Aim
Arrange each line of the entries below as a JSON list of strings, one string per line, omitting blank lines.

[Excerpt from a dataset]
^^^^^^^^^^^^^^^^

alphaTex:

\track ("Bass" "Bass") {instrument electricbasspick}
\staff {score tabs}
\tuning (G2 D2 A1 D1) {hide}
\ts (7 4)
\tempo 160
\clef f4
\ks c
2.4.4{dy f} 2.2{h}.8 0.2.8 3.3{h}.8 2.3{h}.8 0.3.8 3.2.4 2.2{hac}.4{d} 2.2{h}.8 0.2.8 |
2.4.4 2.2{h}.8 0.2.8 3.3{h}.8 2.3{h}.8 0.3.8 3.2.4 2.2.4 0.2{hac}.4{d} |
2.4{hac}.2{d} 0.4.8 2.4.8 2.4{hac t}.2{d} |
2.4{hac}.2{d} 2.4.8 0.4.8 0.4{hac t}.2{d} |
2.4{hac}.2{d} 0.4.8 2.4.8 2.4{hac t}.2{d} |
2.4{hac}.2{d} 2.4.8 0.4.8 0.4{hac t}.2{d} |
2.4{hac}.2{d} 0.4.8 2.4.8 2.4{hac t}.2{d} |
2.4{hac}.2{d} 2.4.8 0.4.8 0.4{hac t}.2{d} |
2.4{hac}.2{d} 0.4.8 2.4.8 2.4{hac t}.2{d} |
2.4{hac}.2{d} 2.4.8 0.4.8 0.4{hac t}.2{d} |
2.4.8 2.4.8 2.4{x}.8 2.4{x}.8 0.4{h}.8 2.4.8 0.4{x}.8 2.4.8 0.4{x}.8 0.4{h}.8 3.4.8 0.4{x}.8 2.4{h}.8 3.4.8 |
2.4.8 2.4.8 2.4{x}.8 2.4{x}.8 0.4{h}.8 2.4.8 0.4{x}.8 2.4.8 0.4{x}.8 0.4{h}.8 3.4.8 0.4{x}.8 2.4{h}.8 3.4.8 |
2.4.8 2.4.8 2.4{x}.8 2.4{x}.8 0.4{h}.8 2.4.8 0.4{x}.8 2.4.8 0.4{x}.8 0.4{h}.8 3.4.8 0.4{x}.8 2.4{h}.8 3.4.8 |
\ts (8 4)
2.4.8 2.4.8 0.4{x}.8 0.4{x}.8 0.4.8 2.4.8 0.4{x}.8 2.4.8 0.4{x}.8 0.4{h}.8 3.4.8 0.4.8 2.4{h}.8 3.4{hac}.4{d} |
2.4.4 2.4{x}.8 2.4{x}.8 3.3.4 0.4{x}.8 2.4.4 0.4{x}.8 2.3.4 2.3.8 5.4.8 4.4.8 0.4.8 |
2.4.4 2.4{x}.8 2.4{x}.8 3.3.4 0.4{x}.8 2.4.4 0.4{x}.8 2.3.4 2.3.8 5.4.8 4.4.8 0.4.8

^^^^^^^^^^^^^^^^

Output
[
  "alphaTex:",
  "\\track (\"Bass\" \"Bass\") {instrument electricbasspick}",
  "\\staff {score tabs}",
  "\\tuning (G2 D2 A1 D1) {hide}",
  "\\ts (7 4)",
  "\\tempo 160",
  "\\clef f4",
  "\\ks c",
  "2.4.4{dy f} 2.2{h}.8 0.2.8 3.3{h}.8 2.3{h}.8 0.3.8 3.2.4 2.2{hac}.4{d} 2.2{h}.8 0.2.8 |",
  "2.4.4 2.2{h}.8 0.2.8 3.3{h}.8 2.3{h}.8 0.3.8 3.2.4 2.2.4 0.2{hac}.4{d} |",
  "2.4{hac}.2{d} 0.4.8 2.4.8 2.4{hac t}.2{d} |",
  "2.4{hac}.2{d} 2.4.8 0.4.8 0.4{hac t}.2{d} |",
  "2.4{hac}.2{d} 0.4.8 2.4.8 2.4{hac t}.2{d} |",
  "2.4{hac}.2{d} 2.4.8 0.4.8 0.4{hac t}.2{d} |",
  "2.4{hac}.2{d} 0.4.8 2.4.8 2.4{hac t}.2{d} |",
  "2.4{hac}.2{d} 2.4.8 0.4.8 0.4{hac t}.2{d} |",
  "2.4{hac}.2{d} 0.4.8 2.4.8 2.4{hac t}.2{d} |",
  "2.4{hac}.2{d} 2.4.8 0.4.8 0.4{hac t}.2{d} |",
  "2.4.8 2.4.8 2.4{x}.8 2.4{x}.8 0.4{h}.8 2.4.8 0.4{x}.8 2.4.8 0.4{x}.8 0.4{h}.8 3.4.8 0.4{x}.8 2.4{h}.8 3.4.8 |",
  "2.4.8 2.4.8 2.4{x}.8 2.4{x}.8 0.4{h}.8 2.4.8 0.4{x}.8 2.4.8 0.4{x}.8 0.4{h}.8 3.4.8 0.4{x}.8 2.4{h}.8 3.4.8 |",
  "2.4.8 2.4.8 2.4{x}.8 2.4{x}.8 0.4{h}.8 2.4.8 0.4{x}.8 2.4.8 0.4{x}.8 0.4{h}.8 3.4.8 0.4{x}.8 2.4{h}.8 3.4.8 |",
  "\\ts (8 4)",
  "2.4.8 2.4.8 0.4{x}.8 0.4{x}.8 0.4.8 2.4.8 0.4{x}.8 2.4.8 0.4{x}.8 0.4{h}.8 3.4.8 0.4.8 2.4{h}.8 3.4{hac}.4{d} |",
  "2.4.4 2.4{x}.8 2.4{x}.8 3.3.4 0.4{x}.8 2.4.4 0.4{x}.8 2.3.4 2.3.8 5.4.8 4.4.8 0.4.8 |",
  "2.4.4 2.4{x}.8 2.4{x}.8 3.3.4 0.4{x}.8 2.4.4 0.4{x}.8 2.3.4 2.3.8 5.4.8 4.4.8 0.4.8"
]